* Problem: All that is needed is the run of lines from the top of the entries to the line with "offices located throughout", that line included, repeated exactly and free of pictures.
--- Provided information Enclosed Below ---
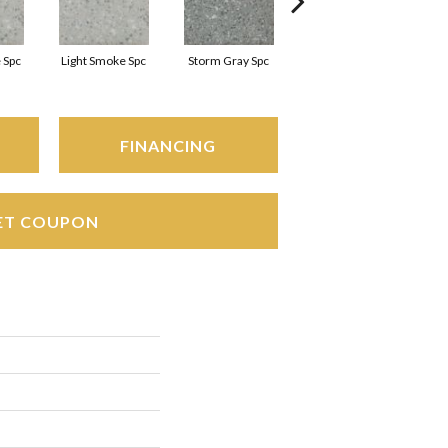
 Spc
Light Smoke Spc
Storm Gray Spc
Storm Gray Spc
FINANCING
ET COUPON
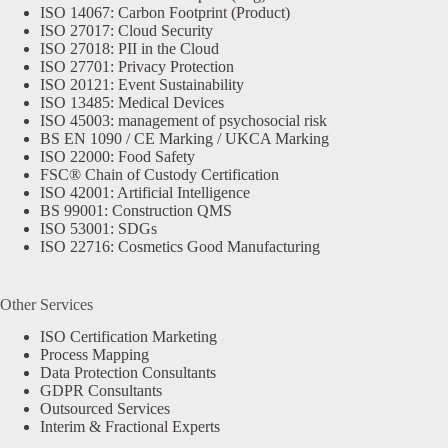
ISO 14067: Carbon Footprint (Product)
ISO 27017: Cloud Security
ISO 27018: PII in the Cloud
ISO 27701: Privacy Protection
ISO 20121: Event Sustainability
ISO 13485: Medical Devices
ISO 45003: management of psychosocial risk
BS EN 1090 / CE Marking / UKCA Marking
ISO 22000: Food Safety
FSC® Chain of Custody Certification
ISO 42001: Artificial Intelligence
BS 99001: Construction QMS
ISO 53001: SDGs
ISO 22716: Cosmetics Good Manufacturing
Other Services
ISO Certification Marketing
Process Mapping
Data Protection Consultants
GDPR Consultants
Outsourced Services
Interim & Fractional Experts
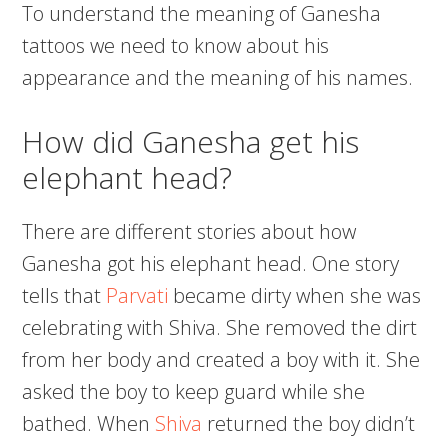
To understand the meaning of Ganesha
tattoos we need to know about his
appearance and the meaning of his names.
How did Ganesha get his
elephant head?
There are different stories about how
Ganesha got his elephant head. One story
tells that
Parvati
became dirty when she was
celebrating with Shiva. She removed the dirt
from her body and created a boy with it. She
asked the boy to keep guard while she
bathed. When
Shiva
returned the boy didn’t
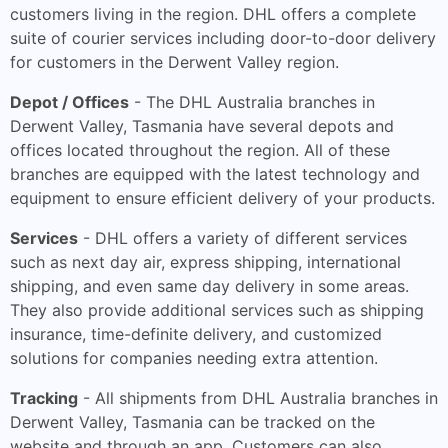
customers living in the region. DHL offers a complete
suite of courier services including door-to-door delivery
for customers in the Derwent Valley region.
Depot / Offices
- The DHL Australia branches in
Derwent Valley, Tasmania have several depots and
offices located throughout the region. All of these
branches are equipped with the latest technology and
equipment to ensure efficient delivery of your products.
Services
- DHL offers a variety of different services
such as next day air, express shipping, international
shipping, and even same day delivery in some areas.
They also provide additional services such as shipping
insurance, time-definite delivery, and customized
solutions for companies needing extra attention.
Tracking
- All shipments from DHL Australia branches in
Derwent Valley, Tasmania can be tracked on the
website and through an app. Customers can also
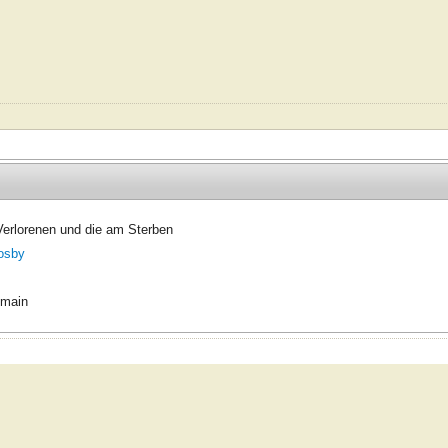
 Verlorenen und die am Sterben
osby
omain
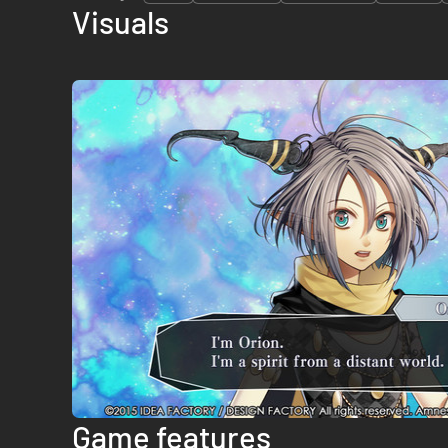
Visuals
Game features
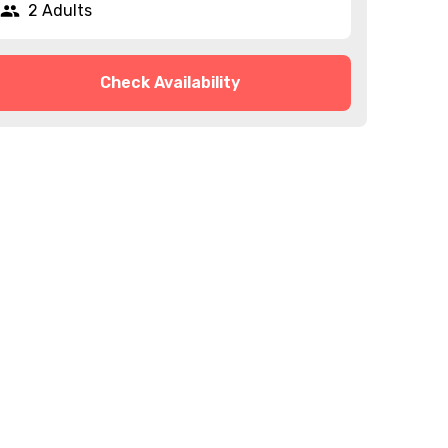
2 Adults
Check Availability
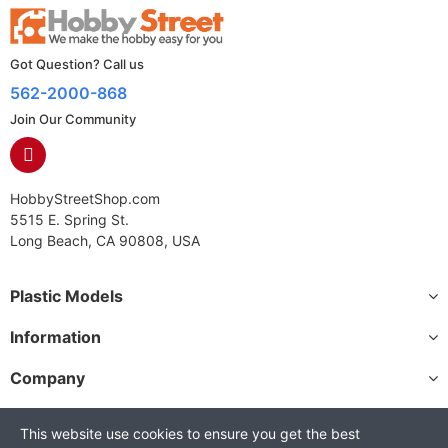
Got Question? Call us
562-2000-868
Join Our Community
HobbyStreetShop.com
5515 E. Spring St.
Long Beach, CA 90808, USA
Plastic Models
Information
Company
This website use cookies to ensure you get the best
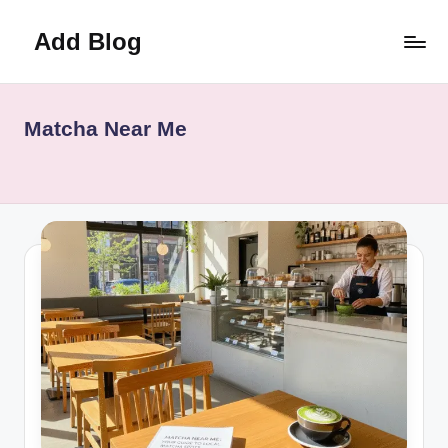
Add Blog
Skip
to
content
Matcha Near Me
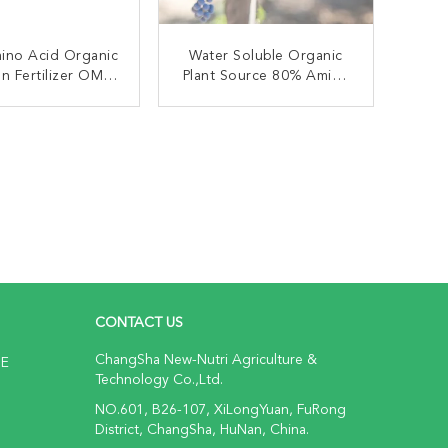
ino Acid Organic
Water Soluble Organic
n Fertilizer OMRI
Plant Source 80% Amino
 For Agriculture
Acid Powder
ONTACT NOW
CONTACT NOW
CONTACT US
ChangSha New-Nutri Agriculture &
NE
Technology Co.,Ltd.
NO.601, B26-107, XiLongYuan, FuRong
District, ChangSha, HuNan, China.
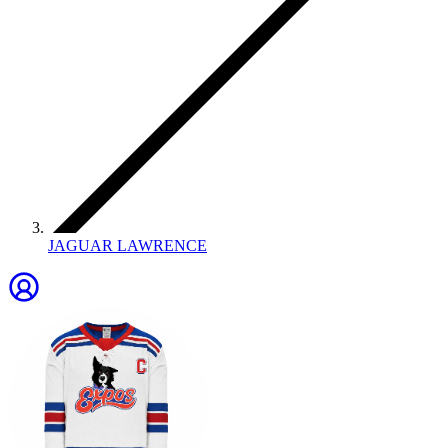
JAGUAR LAWRENCE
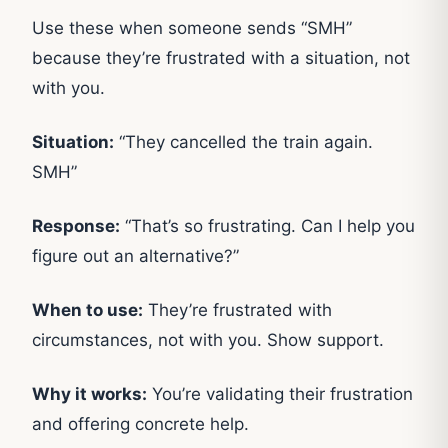
Use these when someone sends “SMH”
because they’re frustrated with a situation, not
with you.
Situation:
“They cancelled the train again.
SMH”
Response:
“That’s so frustrating. Can I help you
figure out an alternative?”
When to use:
They’re frustrated with
circumstances, not with you. Show support.
Why it works:
You’re validating their frustration
and offering concrete help.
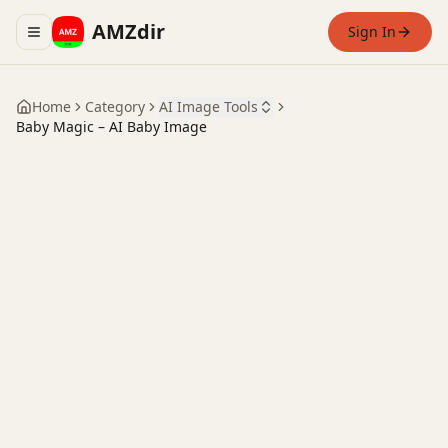
AMZdir
Sign In
Toggle navigation menu
Home
Category
AI Image Tools
Baby Magic – AI Baby Image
--- End of Enclosed Provided information ---
* Solution:
 Spc
Light Smoke Spc
Storm Gray Spc
Storm Gray Spc
FINANCING
ET COUPON
ISO 14067: Carbon Footprint (Product)
ISO 27017: Cloud Security
ISO 27018: PII in the Cloud
ISO 27701: Privacy Protection
ISO 20121: Event Sustainability
ISO 13485: Medical Devices
ISO 45003: management of psychosocial risk
BS EN 1090 / CE Marking / UKCA Marking
ISO 22000: Food Safety
FSC® Chain of Custody Certification
ISO 42001: Artificial Intelligence
BS 99001: Construction QMS
ISO 53001: SDGs
ISO 22716: Cosmetics Good Manufacturing
Other Services
ISO Certification Marketing
Process Mapping
Data Protection Consultants
GDPR Consultants
Outsourced Services
Interim & Fractional Experts
To understand the meaning of Ganesha
tattoos we need to know about his
appearance and the meaning of his names.
How did Ganesha get his
elephant head?
There are different stories about how
Ganesha got his elephant head. One story
tells that
Parvati
became dirty when she was
celebrating with Shiva. She removed the dirt
from her body and created a boy with it. She
asked the boy to keep guard while she
bathed. When
Shiva
returned the boy didn’t
customers living in the region. DHL offers a complete
suite of courier services including door-to-door delivery
for customers in the Derwent Valley region.
Depot / Offices
- The DHL Australia branches in
Derwent Valley, Tasmania have several depots and
offices located throughout the region. All of these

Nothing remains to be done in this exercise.